2) The families also play a vital role in ensuring the operational effectiveness of the Armed Forces.

3) In return, the whole Nation has a moral obligation to the Armed Forces and their families – they deserve respect, support and fair treatment.

4) The Covenant details out the parties involved in the Covenant, the Scope, the obligations that arise thereof

This Covenant has actionable targets set out for each year and an annual report in presented to the Parliament to update on progress achieved. As per the 5th Annual Report presented in 2016, a snapshot of some key achievements are:

  • Over 1,300 UK organisations are signatories to the Covenant
  • 100 per cent of local authorities in Britain have signed it
  • The Department for Education provided £22 million to support over 73,000 children from Service families
  • The four largest mobile phone providers committed to allow Service personnel and their families to suspend their contracts when posted overseas
  • Forty seven of the UK’s largest banks and building societies committed to allow Service personnel and their families, who rent out their homes when posted overseas, to avoid having to switch to buy-to-let mortgages
  • 86 per cent of the UK’s motor insurance industry committed to waive cancellation fees and preserve no claims discounts for up to three years for Service personnel and their families posted overseas.

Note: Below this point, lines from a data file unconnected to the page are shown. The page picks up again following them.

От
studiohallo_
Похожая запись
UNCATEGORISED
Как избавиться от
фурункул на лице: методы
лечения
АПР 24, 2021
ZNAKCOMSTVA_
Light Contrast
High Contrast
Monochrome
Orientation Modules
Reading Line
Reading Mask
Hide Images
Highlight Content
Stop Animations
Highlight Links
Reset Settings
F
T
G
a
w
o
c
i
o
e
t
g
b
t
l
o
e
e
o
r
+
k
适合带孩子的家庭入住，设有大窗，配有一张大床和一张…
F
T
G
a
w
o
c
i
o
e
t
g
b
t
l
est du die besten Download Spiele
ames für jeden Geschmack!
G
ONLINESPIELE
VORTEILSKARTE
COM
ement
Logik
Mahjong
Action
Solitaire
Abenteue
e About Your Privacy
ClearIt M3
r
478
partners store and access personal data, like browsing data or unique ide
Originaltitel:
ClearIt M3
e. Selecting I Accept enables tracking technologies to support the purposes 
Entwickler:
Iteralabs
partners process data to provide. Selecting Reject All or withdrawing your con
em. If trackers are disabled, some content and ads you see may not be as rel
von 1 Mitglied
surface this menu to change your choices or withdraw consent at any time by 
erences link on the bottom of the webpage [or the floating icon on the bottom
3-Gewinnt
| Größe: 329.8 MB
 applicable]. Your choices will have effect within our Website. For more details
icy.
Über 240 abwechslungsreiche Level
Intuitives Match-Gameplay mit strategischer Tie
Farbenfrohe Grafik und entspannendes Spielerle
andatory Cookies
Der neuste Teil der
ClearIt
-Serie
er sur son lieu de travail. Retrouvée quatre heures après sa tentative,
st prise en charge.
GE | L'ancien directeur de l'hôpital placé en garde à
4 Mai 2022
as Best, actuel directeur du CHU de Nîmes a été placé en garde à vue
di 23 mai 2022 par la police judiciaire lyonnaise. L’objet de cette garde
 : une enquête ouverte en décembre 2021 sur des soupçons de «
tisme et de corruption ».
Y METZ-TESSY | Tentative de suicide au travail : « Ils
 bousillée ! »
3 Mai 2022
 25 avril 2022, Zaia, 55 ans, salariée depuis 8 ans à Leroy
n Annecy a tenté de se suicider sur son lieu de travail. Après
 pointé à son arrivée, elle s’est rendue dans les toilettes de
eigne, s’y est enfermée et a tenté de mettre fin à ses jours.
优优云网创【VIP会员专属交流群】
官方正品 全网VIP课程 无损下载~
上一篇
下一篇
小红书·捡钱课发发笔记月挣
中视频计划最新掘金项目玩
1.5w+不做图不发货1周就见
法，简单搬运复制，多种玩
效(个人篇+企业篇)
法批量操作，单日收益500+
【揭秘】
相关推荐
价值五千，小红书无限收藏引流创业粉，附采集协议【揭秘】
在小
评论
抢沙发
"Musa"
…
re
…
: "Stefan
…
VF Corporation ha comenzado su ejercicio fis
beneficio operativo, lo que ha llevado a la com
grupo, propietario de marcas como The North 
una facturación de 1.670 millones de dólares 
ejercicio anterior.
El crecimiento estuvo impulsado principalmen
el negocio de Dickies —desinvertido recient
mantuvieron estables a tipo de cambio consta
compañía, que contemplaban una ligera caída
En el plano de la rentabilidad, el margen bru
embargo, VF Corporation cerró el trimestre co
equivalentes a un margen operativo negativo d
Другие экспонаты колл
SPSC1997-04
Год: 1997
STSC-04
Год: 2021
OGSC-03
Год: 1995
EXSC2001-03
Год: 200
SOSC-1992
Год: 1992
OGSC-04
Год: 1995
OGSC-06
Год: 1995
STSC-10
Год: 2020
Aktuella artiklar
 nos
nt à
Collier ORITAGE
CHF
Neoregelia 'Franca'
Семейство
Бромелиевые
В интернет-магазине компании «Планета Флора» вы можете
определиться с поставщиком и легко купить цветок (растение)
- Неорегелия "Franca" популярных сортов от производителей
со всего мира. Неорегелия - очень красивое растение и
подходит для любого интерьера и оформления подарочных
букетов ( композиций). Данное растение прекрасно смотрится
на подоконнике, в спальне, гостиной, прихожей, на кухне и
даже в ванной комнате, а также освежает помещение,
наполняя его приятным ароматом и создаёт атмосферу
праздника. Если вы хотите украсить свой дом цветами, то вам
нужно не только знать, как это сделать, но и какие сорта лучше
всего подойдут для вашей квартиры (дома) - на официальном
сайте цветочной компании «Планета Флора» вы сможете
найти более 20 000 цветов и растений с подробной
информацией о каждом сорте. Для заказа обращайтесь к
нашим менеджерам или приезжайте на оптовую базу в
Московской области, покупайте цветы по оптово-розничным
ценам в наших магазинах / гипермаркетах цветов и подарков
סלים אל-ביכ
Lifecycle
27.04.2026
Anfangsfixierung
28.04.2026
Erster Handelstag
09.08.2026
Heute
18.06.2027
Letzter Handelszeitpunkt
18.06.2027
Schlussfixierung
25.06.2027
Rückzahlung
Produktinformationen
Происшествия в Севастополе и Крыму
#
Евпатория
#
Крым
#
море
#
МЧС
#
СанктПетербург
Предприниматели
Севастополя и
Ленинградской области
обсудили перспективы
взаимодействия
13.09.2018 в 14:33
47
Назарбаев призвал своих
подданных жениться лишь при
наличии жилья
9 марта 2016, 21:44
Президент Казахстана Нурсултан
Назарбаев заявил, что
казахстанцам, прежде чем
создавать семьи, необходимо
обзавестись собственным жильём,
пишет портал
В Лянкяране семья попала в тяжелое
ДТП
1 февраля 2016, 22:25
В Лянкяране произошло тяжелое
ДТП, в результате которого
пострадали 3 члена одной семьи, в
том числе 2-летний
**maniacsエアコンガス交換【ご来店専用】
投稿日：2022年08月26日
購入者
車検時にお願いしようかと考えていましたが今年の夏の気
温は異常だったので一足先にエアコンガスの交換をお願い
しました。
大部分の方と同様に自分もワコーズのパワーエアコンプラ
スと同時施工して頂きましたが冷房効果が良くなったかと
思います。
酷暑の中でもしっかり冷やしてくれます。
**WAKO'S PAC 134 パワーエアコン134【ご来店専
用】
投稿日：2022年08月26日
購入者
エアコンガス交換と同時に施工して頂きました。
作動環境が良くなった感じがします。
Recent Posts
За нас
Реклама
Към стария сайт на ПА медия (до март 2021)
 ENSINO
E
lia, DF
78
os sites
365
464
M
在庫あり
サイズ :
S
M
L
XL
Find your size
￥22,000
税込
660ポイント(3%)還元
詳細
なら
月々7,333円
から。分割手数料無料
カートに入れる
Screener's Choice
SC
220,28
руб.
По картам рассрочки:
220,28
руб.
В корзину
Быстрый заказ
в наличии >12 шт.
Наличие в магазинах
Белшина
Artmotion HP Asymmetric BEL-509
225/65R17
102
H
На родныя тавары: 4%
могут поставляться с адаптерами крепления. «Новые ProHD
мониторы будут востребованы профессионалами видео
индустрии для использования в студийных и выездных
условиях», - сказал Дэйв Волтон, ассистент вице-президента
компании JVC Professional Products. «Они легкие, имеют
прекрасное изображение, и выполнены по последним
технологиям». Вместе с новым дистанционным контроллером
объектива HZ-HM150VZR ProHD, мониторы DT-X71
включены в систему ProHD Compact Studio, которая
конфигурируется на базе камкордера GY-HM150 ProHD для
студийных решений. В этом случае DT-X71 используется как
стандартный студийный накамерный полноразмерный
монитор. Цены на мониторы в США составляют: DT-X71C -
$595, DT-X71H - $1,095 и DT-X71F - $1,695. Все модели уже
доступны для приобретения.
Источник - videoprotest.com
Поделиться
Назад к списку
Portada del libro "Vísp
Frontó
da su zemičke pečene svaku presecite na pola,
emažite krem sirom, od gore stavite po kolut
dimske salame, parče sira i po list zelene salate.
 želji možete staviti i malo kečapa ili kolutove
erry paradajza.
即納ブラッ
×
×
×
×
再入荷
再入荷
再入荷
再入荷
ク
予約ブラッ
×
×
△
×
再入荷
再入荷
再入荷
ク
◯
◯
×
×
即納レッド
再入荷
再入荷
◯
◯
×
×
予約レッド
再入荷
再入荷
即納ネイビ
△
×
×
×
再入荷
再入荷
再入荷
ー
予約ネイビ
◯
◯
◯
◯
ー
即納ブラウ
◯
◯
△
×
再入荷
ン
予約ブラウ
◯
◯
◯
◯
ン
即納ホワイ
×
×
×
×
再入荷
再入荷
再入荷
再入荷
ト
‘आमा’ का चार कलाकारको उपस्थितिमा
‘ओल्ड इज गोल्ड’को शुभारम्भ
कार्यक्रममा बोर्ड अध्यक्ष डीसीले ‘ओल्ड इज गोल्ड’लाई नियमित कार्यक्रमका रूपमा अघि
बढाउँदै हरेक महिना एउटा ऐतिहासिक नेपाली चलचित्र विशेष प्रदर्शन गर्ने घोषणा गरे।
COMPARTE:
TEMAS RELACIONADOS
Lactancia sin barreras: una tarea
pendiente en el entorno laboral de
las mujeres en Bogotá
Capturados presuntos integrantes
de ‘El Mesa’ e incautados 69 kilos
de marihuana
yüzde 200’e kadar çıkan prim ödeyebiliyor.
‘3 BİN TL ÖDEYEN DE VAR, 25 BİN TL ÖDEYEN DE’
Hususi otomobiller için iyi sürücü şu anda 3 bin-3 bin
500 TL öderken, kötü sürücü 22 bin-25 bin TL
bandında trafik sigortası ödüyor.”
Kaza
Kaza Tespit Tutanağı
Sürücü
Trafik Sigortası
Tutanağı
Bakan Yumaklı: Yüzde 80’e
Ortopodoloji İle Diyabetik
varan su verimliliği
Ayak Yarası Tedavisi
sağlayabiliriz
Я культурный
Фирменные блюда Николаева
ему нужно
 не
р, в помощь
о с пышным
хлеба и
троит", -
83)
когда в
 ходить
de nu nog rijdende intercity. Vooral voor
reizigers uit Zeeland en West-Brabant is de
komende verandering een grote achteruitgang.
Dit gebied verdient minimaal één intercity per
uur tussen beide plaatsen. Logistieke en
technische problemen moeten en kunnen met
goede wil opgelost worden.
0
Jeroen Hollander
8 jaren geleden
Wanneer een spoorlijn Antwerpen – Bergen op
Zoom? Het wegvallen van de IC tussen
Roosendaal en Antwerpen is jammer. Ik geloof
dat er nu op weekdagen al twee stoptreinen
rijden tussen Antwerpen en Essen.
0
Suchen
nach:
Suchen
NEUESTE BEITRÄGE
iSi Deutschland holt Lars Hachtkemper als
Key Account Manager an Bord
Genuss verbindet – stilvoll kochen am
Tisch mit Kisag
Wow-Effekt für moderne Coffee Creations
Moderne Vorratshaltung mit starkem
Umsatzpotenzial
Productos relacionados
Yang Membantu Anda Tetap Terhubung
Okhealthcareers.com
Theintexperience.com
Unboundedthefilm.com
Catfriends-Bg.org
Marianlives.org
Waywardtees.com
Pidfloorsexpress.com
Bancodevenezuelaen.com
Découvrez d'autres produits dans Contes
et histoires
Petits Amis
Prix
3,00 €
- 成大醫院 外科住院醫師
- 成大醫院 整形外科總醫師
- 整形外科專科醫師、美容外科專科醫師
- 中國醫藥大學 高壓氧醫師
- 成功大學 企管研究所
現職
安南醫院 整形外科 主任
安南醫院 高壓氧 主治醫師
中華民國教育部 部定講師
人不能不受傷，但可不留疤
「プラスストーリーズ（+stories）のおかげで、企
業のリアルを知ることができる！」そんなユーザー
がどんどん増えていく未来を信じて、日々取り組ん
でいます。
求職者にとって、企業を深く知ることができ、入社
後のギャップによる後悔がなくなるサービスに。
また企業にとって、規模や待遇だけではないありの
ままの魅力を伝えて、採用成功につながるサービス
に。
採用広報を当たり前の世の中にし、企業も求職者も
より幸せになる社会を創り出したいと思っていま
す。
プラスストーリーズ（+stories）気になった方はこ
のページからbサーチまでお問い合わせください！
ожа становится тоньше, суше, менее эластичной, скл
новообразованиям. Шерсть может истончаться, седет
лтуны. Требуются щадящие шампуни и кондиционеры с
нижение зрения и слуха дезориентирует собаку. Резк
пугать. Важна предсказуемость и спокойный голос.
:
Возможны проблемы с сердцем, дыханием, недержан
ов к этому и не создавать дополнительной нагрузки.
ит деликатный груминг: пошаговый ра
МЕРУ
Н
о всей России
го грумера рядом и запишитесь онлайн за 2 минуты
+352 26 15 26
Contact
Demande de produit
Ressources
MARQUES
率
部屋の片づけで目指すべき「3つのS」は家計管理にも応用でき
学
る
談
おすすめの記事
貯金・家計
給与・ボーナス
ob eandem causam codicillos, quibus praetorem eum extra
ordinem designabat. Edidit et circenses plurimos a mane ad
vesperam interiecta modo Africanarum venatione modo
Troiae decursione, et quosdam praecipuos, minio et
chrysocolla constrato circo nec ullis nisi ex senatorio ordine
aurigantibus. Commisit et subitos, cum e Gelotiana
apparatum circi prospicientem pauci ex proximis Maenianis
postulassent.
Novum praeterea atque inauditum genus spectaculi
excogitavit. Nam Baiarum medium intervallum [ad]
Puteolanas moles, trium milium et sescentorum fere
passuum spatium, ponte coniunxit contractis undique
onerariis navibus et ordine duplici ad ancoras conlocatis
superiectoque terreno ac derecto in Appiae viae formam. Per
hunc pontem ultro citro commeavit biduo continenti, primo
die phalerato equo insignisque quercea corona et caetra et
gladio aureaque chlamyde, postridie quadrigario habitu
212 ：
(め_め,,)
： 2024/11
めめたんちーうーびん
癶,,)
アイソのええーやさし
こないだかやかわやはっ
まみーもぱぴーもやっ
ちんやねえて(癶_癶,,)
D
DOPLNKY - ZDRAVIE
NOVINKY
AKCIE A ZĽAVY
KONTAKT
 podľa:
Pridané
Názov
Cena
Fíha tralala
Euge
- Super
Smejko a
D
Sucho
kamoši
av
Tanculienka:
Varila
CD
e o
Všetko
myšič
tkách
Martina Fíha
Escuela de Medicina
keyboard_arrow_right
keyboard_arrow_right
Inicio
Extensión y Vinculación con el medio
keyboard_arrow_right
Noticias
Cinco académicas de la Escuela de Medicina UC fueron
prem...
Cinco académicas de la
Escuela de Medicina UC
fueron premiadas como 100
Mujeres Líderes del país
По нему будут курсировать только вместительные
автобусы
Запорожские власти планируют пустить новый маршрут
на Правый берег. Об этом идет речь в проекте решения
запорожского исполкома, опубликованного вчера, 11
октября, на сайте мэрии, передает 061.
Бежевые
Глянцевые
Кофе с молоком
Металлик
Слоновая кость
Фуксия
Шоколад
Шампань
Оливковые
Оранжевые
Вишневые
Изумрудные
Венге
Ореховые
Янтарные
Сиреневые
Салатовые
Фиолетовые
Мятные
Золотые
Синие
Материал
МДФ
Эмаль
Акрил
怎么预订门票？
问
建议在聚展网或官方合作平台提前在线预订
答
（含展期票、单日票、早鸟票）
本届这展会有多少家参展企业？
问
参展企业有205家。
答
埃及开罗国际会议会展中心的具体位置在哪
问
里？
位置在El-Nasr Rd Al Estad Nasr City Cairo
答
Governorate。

None of the above is rocket science or impossible to achieve. All it needs is a dedicated central unit, empowered with the right set of committed people and a sensitised bureaucracy and populace. By easing some of the issues which our soldiers and their families face—due to the nature of their jobs—we can do much more service to them, than by eulogising them after they are dead.

The PM has asked that 15 August 2017 be dedicated as a ‘Sankalp Prava or the Day of Resolve’. Can one sankalp be that henceforth we will not worship the soldier? By worshipping him, we are abdicating all our responsibility towards him. That is the way cowards and selfish people behave, not the way a mature, responsible India should behave. It is surely not too much to ask that we learn from the UK Covenant and develop a similar one here. Let it never be said for Indians that … “At times of war, and not before, God and Soldier, we both adore. When all is righted, God is forgotten, And the Soldier slighted.”